§ TASK
Go through the entries below and return every line that contains "Timișoara".

§ SUPPLIED DATA
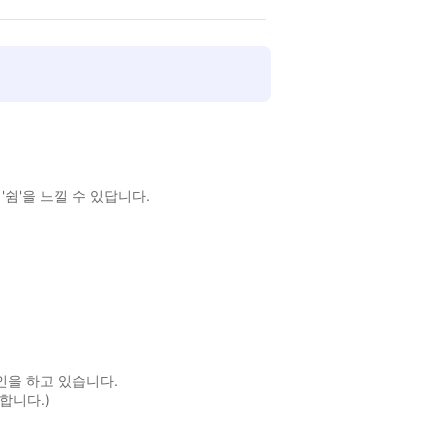
쉼'을 느낄 수 있답니다.
인을 하고 있습니다.
합니다.)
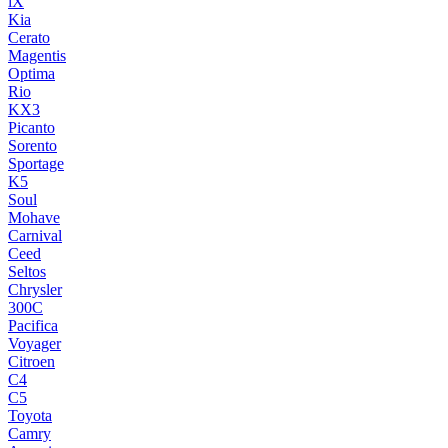
iX
Kia
Cerato
Magentis
Optima
Rio
KX3
Picanto
Sorento
Sportage
K5
Soul
Mohave
Carnival
Ceed
Seltos
Chrysler
300C
Pacifica
Voyager
Citroen
C4
C5
Toyota
Camry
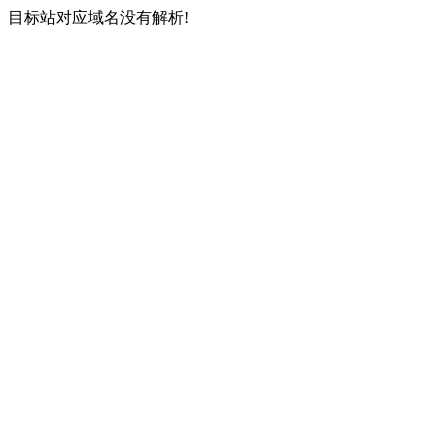
目标站对应域名没有解析!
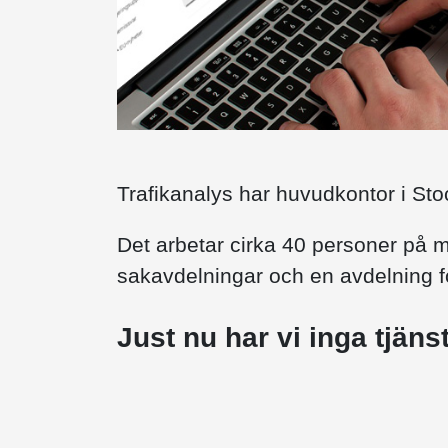
Trafikanalys har huvudkontor i Sto
Det arbetar cirka 40 personer på m
sakavdelningar och en avdelning 
Just nu har vi inga tjän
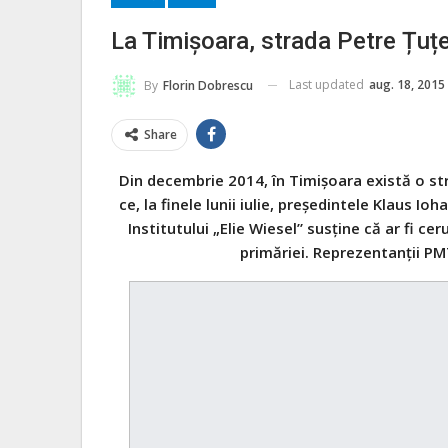
La Timișoara, strada Petre Țuț
Last updated
aug. 18, 2015
By
Florin Dobrescu
Share
Din decembrie 2014, în Timișoara există o st
ce, la finele lunii iulie, președintele Klaus I
Institutului „Elie Wiesel” susține că ar fi c
primăriei. Reprezentanții PM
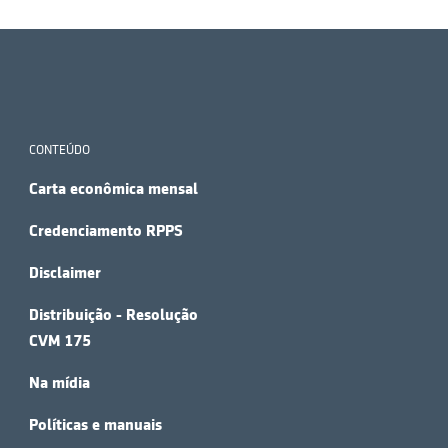
CONTEÚDO
Carta econômica mensal
Credenciamento RPPS
Disclaimer
Distribuição - Resolução
CVM 175
Na mídia
Políticas e manuais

§ REPLY TO THE EXERCISE
La Timișoara, strada Petre Țuț
Din decembrie 2014, în Timișoara există o st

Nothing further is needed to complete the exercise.